* **What the task asks**: Copy the following data exactly and drop the pictures.
+===+
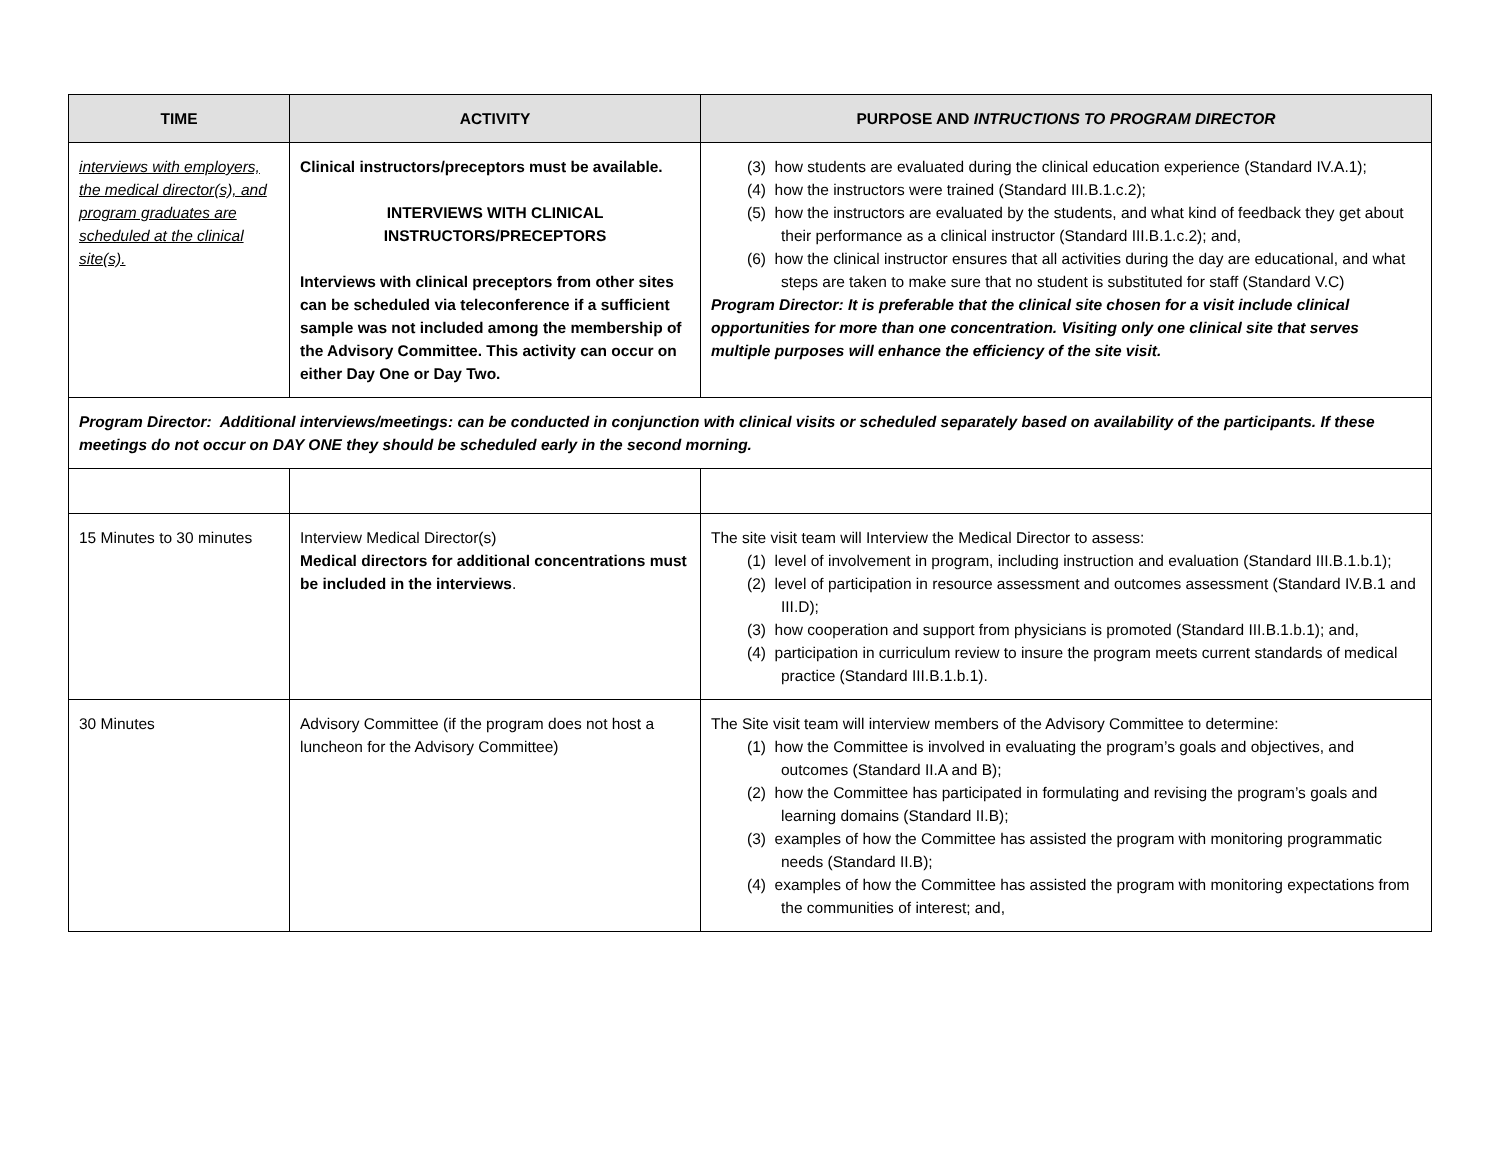| TIME | ACTIVITY | PURPOSE AND INTRUCTIONS TO PROGRAM DIRECTOR |
| --- | --- | --- |
| interviews with employers, the medical director(s), and program graduates are scheduled at the clinical site(s). | Clinical instructors/preceptors must be available. INTERVIEWS WITH CLINICAL INSTRUCTORS/PRECEPTORS Interviews with clinical preceptors from other sites can be scheduled via teleconference if a sufficient sample was not included among the membership of the Advisory Committee. This activity can occur on either Day One or Day Two. | (3) how students are evaluated during the clinical education experience (Standard IV.A.1); (4) how the instructors were trained (Standard III.B.1.c.2); (5) how the instructors are evaluated by the students, and what kind of feedback they get about their performance as a clinical instructor (Standard III.B.1.c.2); and, (6) how the clinical instructor ensures that all activities during the day are educational, and what steps are taken to make sure that no student is substituted for staff (Standard V.C) Program Director: It is preferable that the clinical site chosen for a visit include clinical opportunities for more than one concentration. Visiting only one clinical site that serves multiple purposes will enhance the efficiency of the site visit. |
| Program Director: Additional interviews/meetings: can be conducted in conjunction with clinical visits or scheduled separately based on availability of the participants. If these meetings do not occur on DAY ONE they should be scheduled early in the second morning. | | |
| 15 Minutes to 30 minutes | Interview Medical Director(s) Medical directors for additional concentrations must be included in the interviews . | The site visit team will Interview the Medical Director to assess: (1) level of involvement in program, including instruction and evaluation (Standard III.B.1.b.1); (2) level of participation in resource assessment and outcomes assessment (Standard IV.B.1 and III.D); (3) how cooperation and support from physicians is promoted (Standard III.B.1.b.1); and, (4) participation in curriculum review to insure the program meets current standards of medical practice (Standard III.B.1.b.1). |
| 30 Minutes | Advisory Committee (if the program does not host a luncheon for the Advisory Committee) | The Site visit team will interview members of the Advisory Committee to determine: (1) how the Committee is involved in evaluating the program’s goals and objectives, and outcomes (Standard II.A and B); (2) how the Committee has participated in formulating and revising the program’s goals and learning domains (Standard II.B); (3) examples of how the Committee has assisted the program with monitoring programmatic needs (Standard II.B); (4) examples of how the Committee has assisted the program with monitoring expectations from the communities of interest; and, |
+===+
* **Output**:
| TIME | ACTIVITY | PURPOSE AND INTRUCTIONS TO PROGRAM DIRECTOR |
| --- | --- | --- |
| interviews with employers, the medical director(s), and program graduates are scheduled at the clinical site(s). | Clinical instructors/preceptors must be available. INTERVIEWS WITH CLINICAL INSTRUCTORS/PRECEPTORS Interviews with clinical preceptors from other sites can be scheduled via teleconference if a sufficient sample was not included among the membership of the Advisory Committee. This activity can occur on either Day One or Day Two. | (3) how students are evaluated during the clinical education experience (Standard IV.A.1); (4) how the instructors were trained (Standard III.B.1.c.2); (5) how the instructors are evaluated by the students, and what kind of feedback they get about their performance as a clinical instructor (Standard III.B.1.c.2); and, (6) how the clinical instructor ensures that all activities during the day are educational, and what steps are taken to make sure that no student is substituted for staff (Standard V.C) Program Director: It is preferable that the clinical site chosen for a visit include clinical opportunities for more than one concentration. Visiting only one clinical site that serves multiple purposes will enhance the efficiency of the site visit. |
| Program Director: Additional interviews/meetings: can be conducted in conjunction with clinical visits or scheduled separately based on availability of the participants. If these meetings do not occur on DAY ONE they should be scheduled early in the second morning. | | |
| 15 Minutes to 30 minutes | Interview Medical Director(s) Medical directors for additional concentrations must be included in the interviews . | The site visit team will Interview the Medical Director to assess: (1) level of involvement in program, including instruction and evaluation (Standard III.B.1.b.1); (2) level of participation in resource assessment and outcomes assessment (Standard IV.B.1 and III.D); (3) how cooperation and support from physicians is promoted (Standard III.B.1.b.1); and, (4) participation in curriculum review to insure the program meets current standards of medical practice (Standard III.B.1.b.1). |
| 30 Minutes | Advisory Committee (if the program does not host a luncheon for the Advisory Committee) | The Site visit team will interview members of the Advisory Committee to determine: (1) how the Committee is involved in evaluating the program’s goals and objectives, and outcomes (Standard II.A and B); (2) how the Committee has participated in formulating and revising the program’s goals and learning domains (Standard II.B); (3) examples of how the Committee has assisted the program with monitoring programmatic needs (Standard II.B); (4) examples of how the Committee has assisted the program with monitoring expectations from the communities of interest; and, |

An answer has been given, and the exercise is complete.